Tra i mille volti del MoMA su Tumblr, quello “Talks”, che altro non è che un hub di conversazioni, letture, laboratori, ispirazioni e spunti per esplorare il sempre più labirintico panorama dell’arte contemporanea, è forse il più interessante e sperimentale.
Tra gli artisti più riproposti e quindi più curiosi, c’è un certo Aiden Morse.
Ha diciannove anni, viene dalla Tasmania e tutti i suoi progetti più riusciti risalgono a quando, di anni, ne aveva diciassette e doveva preparare quello che per noi è l’esame di maturità.

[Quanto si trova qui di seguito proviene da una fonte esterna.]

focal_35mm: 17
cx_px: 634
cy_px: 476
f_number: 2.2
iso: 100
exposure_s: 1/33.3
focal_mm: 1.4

Morse utilizza tutti i mezzi di cui dispone o che contestualmente trova più funzionali, per realizzare opere che spaziano da video a still life a ritratti a installazioni luminose e performance, riuscendo sempre a configurarsi come un artista molto consapevole seppur ancora in fase di affermazione. Del 2011 è la serie “Dislocation”, fotografie statiche a luoghi periferici che giocano su particolari aggiunti dall’artista per invitare gli abitanti a riconsiderare l’ambiente in cui vivono; dell’anno successivo è invece “Stills”, il suo progetto più famoso, che riprende corpi e oggetti essenziali modulati da luci e ombre, a volte “sporche” e naturali, a volte ricreate artificialmente sul set da proiettori; ne esce un mondo oscuro ma fantasioso e postmoderno i cui riferimenti sono tutti cinematografici (le simbologie di Kubrick e lo Spielberg anni Ottanta).

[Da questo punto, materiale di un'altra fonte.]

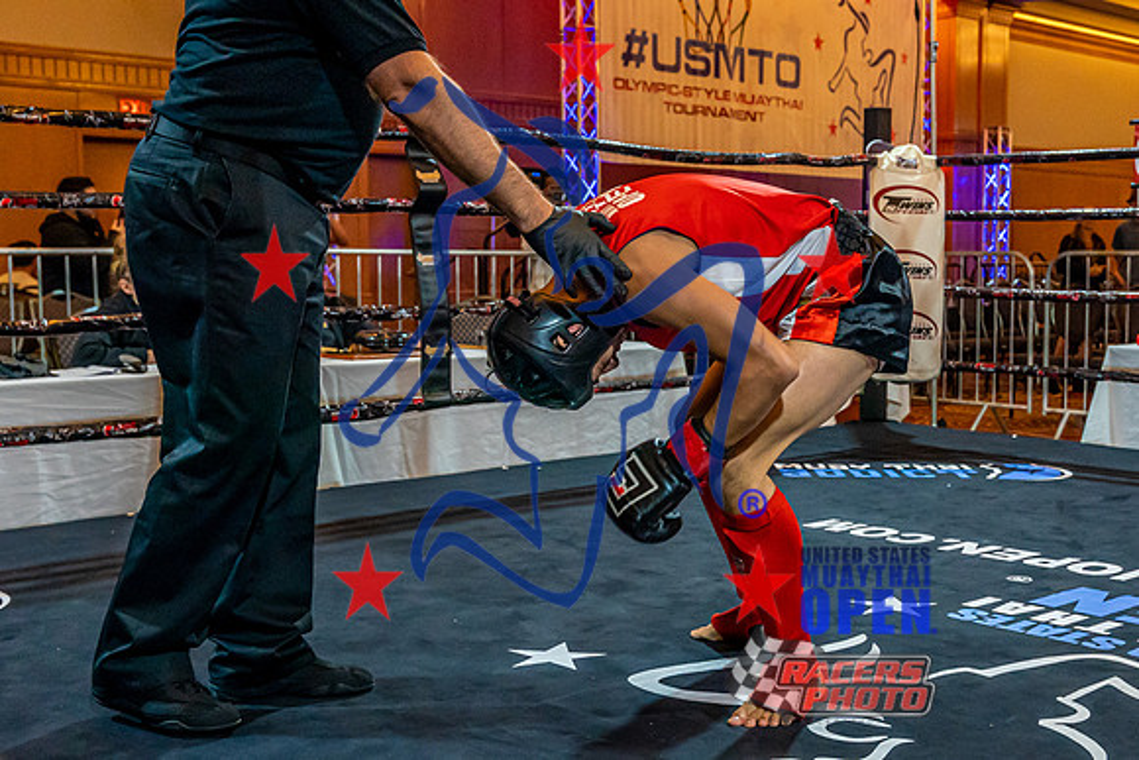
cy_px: 385
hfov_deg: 42.7
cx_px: 659
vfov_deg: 29.3
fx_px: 1452
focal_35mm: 46
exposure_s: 1/500
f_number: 4.5
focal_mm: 31.9
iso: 6400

Dell’ultimo periodo sono sperimentazioni più pop: la serie “Pinks/Blues” che ritrae oggetti‐ simbolo della pubertà (rasoi, condom, assorbenti e schiuma da barba), “Mirrors”, installazione di specchi nella foresta e “Signal work”, video a colorati still life in movimento.
I suoi modelli dichiarati? Gli artisti/fotografi americani Todd Hido e Jeff Wall. Ed, in effetti, si vede.